A new report from the National Academies of Sciences, Engineering, and Medicine provides recommendations to the U.S. Environmental Protection Agency for improving its draft IRIS [Integrated Risk Information System] Toxicological Review of Formaldehyde.
Overall, the report finds that EPA’s draft assessment follows the advice of prior National Academies reports and that the agency’s findings on hazard and quantitative risk are supported by the evidence identified in the document. The report recommends that EPA revise the document to ensure that users can find and follow the methods used in each step of its assessment for each health outcome.
The National Academies’ committee was not asked to conduct its own hazard risk assessment of formaldehyde and does not address any broader aspects of the IRIS program. In addition, the committee was not asked to provide a recommendation for a safe level of formaldehyde exposure for humans.
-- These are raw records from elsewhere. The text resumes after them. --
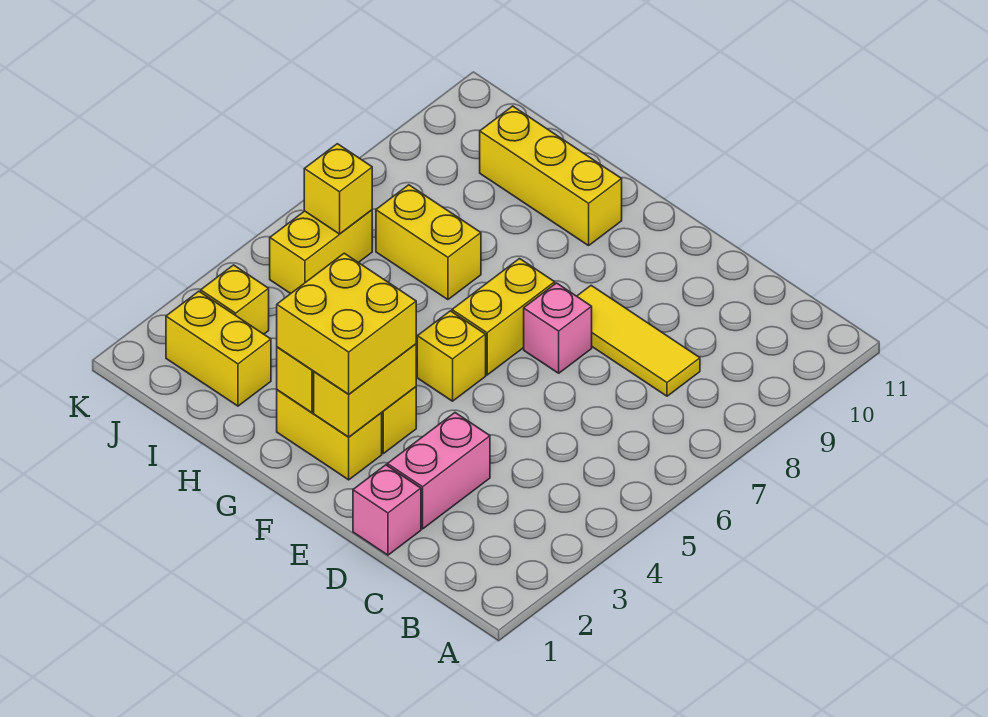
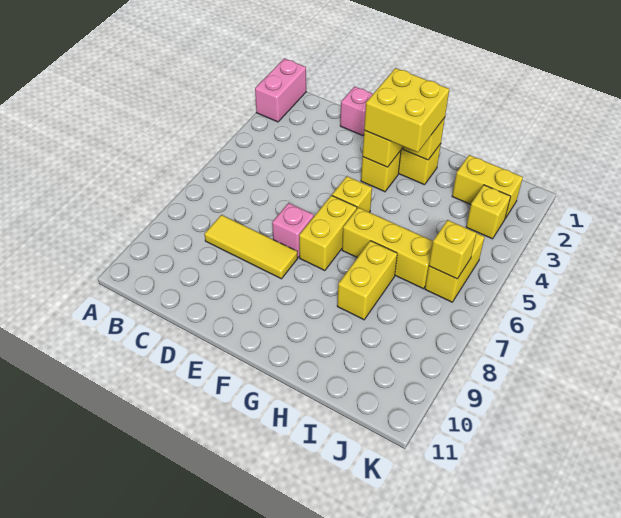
pink brick D2:D3 level 1 -> pink brick A1:A2 level 1
yellow brick G10:I10 level 1 -> yellow brick G6:I6 level 1
yellow brick H7:I7 level 1 -> yellow brick H7:H8 level 1

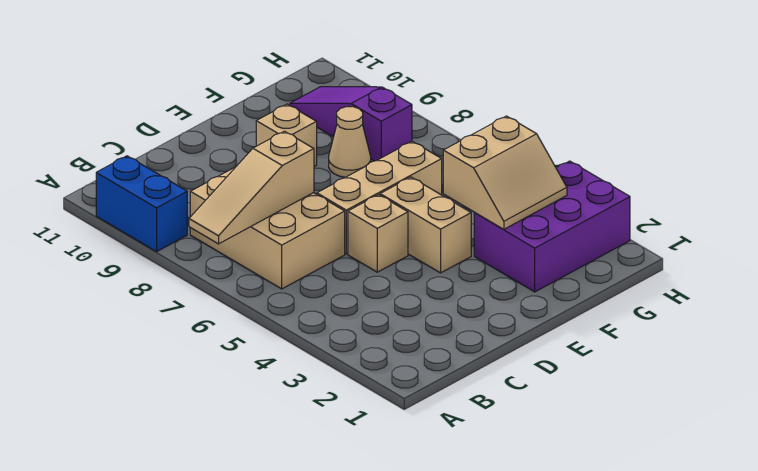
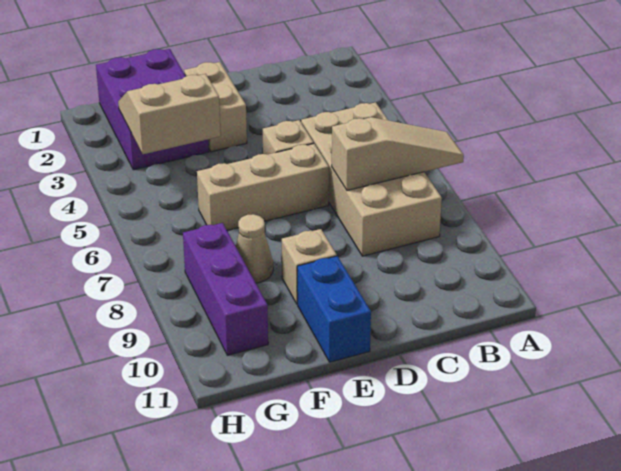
blue brick A9:A10 level 1 -> blue brick E10:E11 level 1
tan brick B6:C8 level 1 -> tan brick B5:C8 level 1
tan brick E4:E5 level 1 -> tan brick E2:E3 level 1
purple brick F2:H3 level 1 -> purple brick F1:G3 level 1
purple slope G8:G10 level 1 top 8 -> purple brick G8:G10 level 1

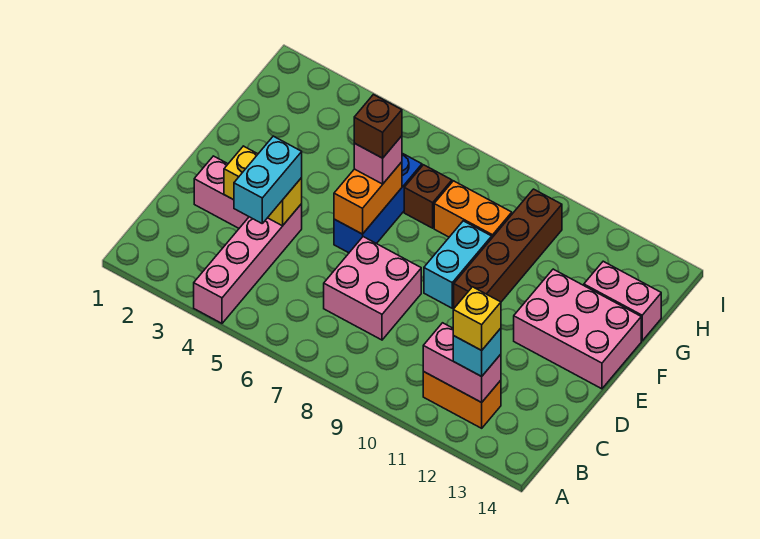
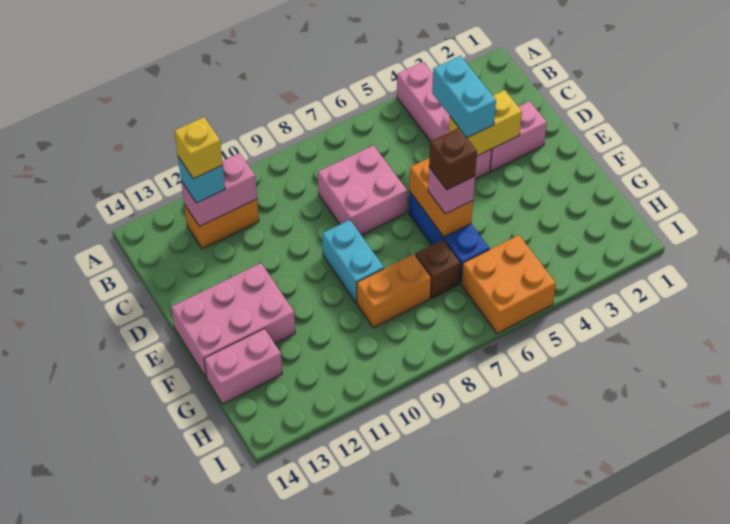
brown brick E10:H10 level 1 -> none
none -> orange brick H5:I6 level 1

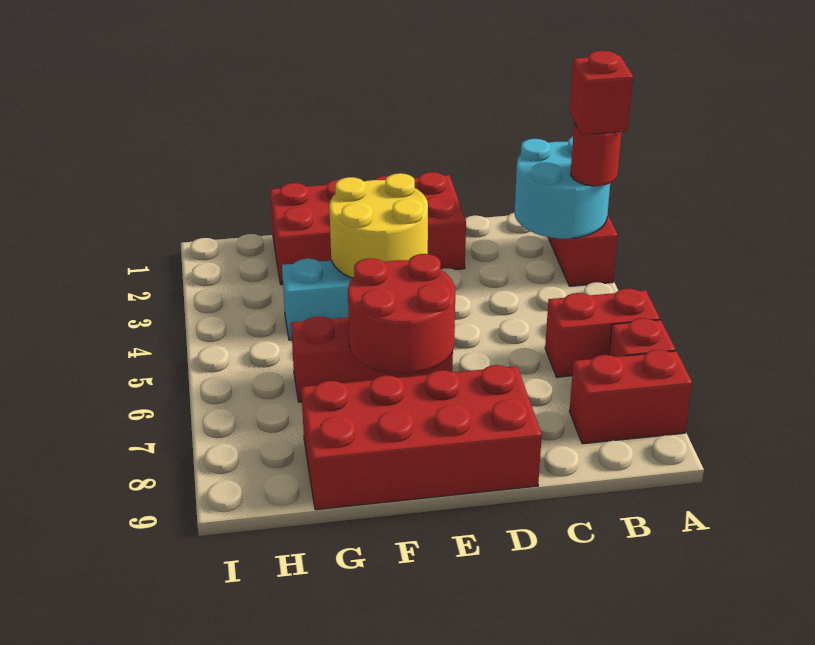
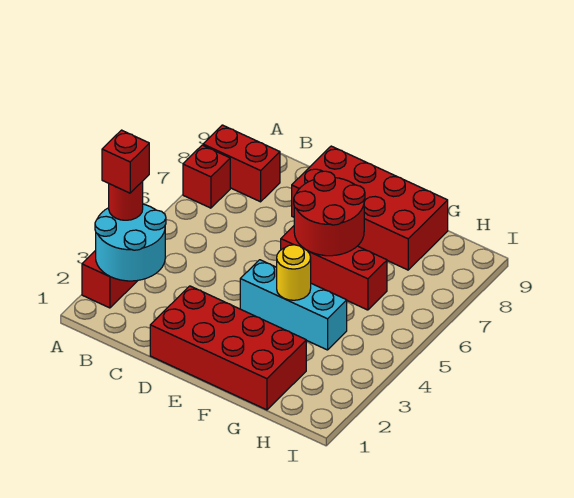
red brick A6:B6 level 1 -> none
yellow round brick E3:F4 level 2 -> yellow round brick F4 level 2

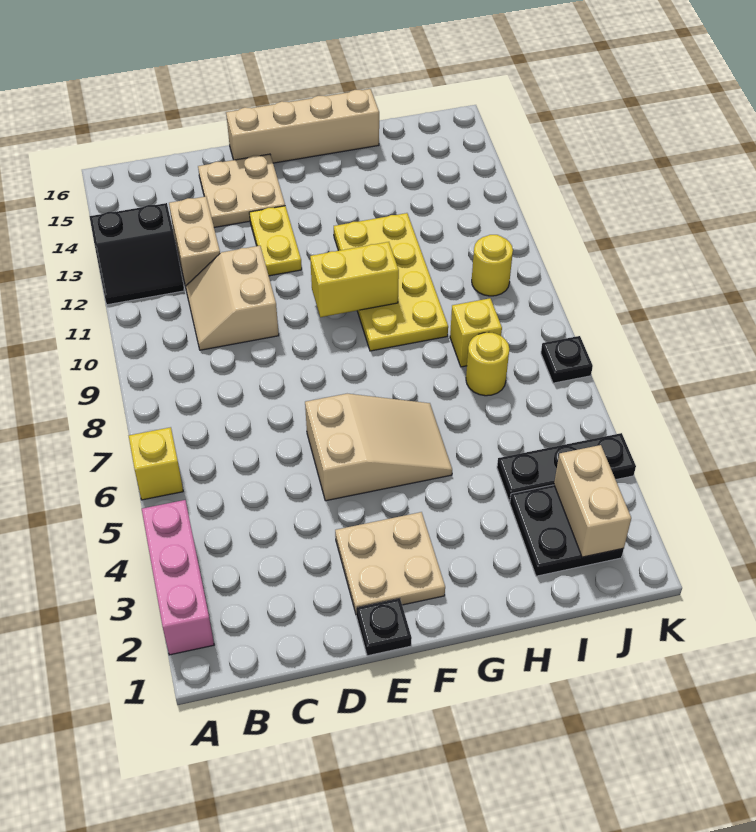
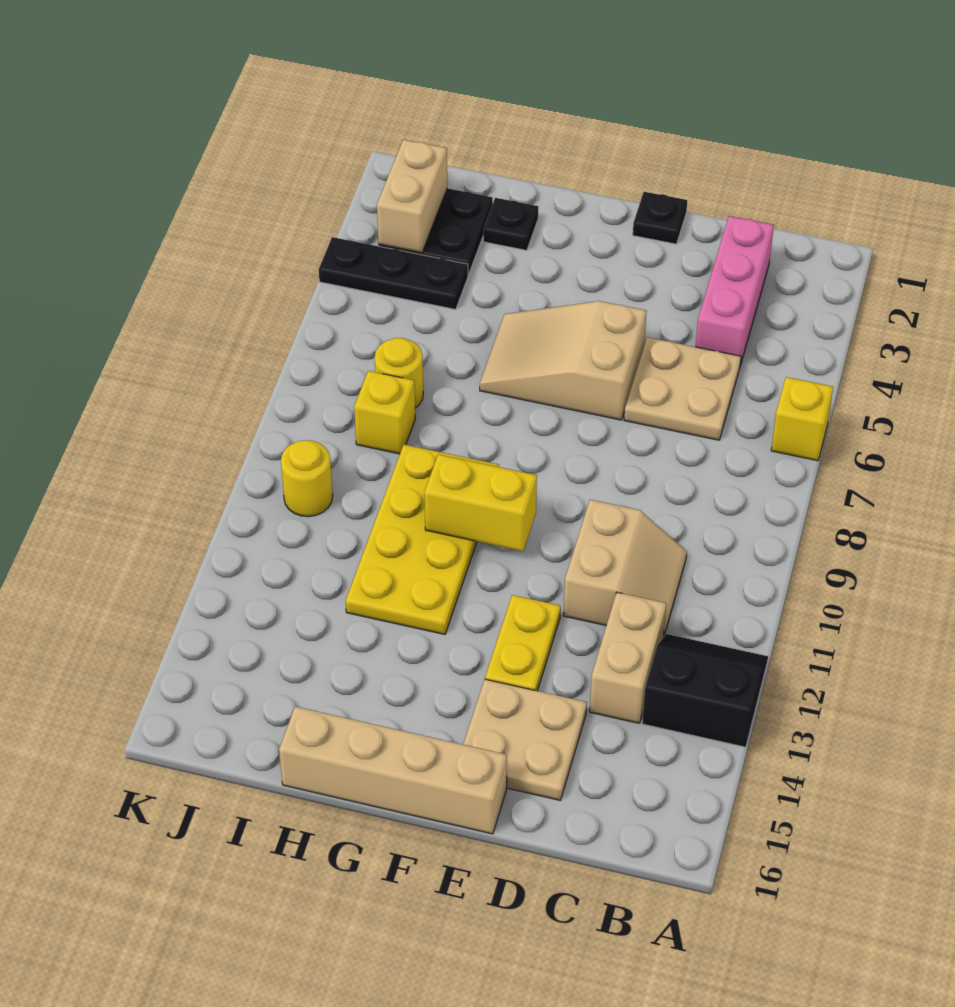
pink brick A2:A4 level 1 -> pink brick C2:C4 level 1
tan plate E2:F3 level 1 -> tan plate C5:D6 level 1
black plate K7 level 1 -> black plate H2 level 1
The study — undertaken by the Committee on the Review of EPA's 2022 Draft Formaldehyde Assessment and chaired by Jonathan Samet, MD, MS, professor and former dean of the Colorado School of Public Health — was sponsored by the U.S. Environmental Protection Agency.
The National Academies of Sciences, Engineering, and Medicine are private, nonprofit institutions that provide independent, objective analysis and advice to the nation to solve complex problems and inform public policy decisions related to science, engineering, and medicine. They operate under an 1863 congressional charter to the National Academy of Sciences, signed by President Lincoln.